Tuesday 6 August 2019

Hisoshima reflection


Today is Hiroshima Day: the day humankind, represented by a United States President, went mad and incinerated a city filled with humans in Hiroshima Japan.

A few days later the same President revisited a similar holocaust on another Japanese city, Nagasaki.

It was the ultimate act of madness of a world that believed in violence and war,

Today in Dublin's Merrion Square we recalled Hiroshima at a cherry tree planted there in 1980.

Important speeches were made by important people and sad music played.

The speech of Patrick Comerford, former Quaker and reporter for the Irish Times, now a Church of Ireland minister,  was particularly impressive.

He gave credit for the nuclear arms pause, such as it is, to activists like  the Greenham Common women and he praised the US activists who disagreed with and opposed Trump.

Two of them were listening - Ken Mayers and Tarak Kauff - who are on long time bail in Ireland having entered Shannon airport, airside, in order to inspect  a US plane carrying armed troops to war. Also listening was Colm Roddy

Ken and Tarak are US Veterans for Peace having served respectively in Vietnam  and Iraq.

In this era of Irish State commemorations of the violence that helped to create and give legitimacy to the Irish State itself, it could be all too easy to forget the basic evil of all wars and killing.

It is a mistake to praise some evil deeds of our own past and simultaneously  condemn the evil deeds of others, admittedly more enormous,.

Hiroshima is a historic reminder to us not to make this mistake.

Tarak and Ken are living reminders of the same danger.

Both of these Veterans are now confined within the shores and borders of our Republic.

Thay may not visit Northern Ireland.  They may not enter any of our airports. Apart from that they are free to roam.

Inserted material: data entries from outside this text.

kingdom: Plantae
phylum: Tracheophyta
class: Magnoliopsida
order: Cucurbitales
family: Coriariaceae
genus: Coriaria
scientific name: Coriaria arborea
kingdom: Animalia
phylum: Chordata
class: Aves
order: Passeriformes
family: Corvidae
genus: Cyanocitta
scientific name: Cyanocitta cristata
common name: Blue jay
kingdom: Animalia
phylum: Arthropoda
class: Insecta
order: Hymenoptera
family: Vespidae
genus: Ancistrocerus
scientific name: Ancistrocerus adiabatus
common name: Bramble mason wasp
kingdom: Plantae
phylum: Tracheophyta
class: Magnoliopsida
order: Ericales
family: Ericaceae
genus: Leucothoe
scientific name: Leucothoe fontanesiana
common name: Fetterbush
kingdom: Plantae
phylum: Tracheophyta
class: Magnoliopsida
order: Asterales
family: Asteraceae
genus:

And roam they do.

The high court Judge who refused them permission yo visit their homes and their loved ones in the USA has done a service to the cause they believe in.

For while they are here they are revitalising the anti-war movement in all its manifestations,

With them we can talk about our friends in the USA, friends like the Kings Bay Ploughshares, Kathy Kelly, Martha Hennessy,, Liz McAlister, Carmen Trotta and others who struggle against nuclear war threats over there.

And on this day I always recall with honour the name of Mordechai Vanunu, The Israeli whistleblower who spent 18 years in an Israeli prison for revealing that his country had surreptitiously become a nuclear power against international rules but never monitored or investigated by the International Atomic Energy Agency.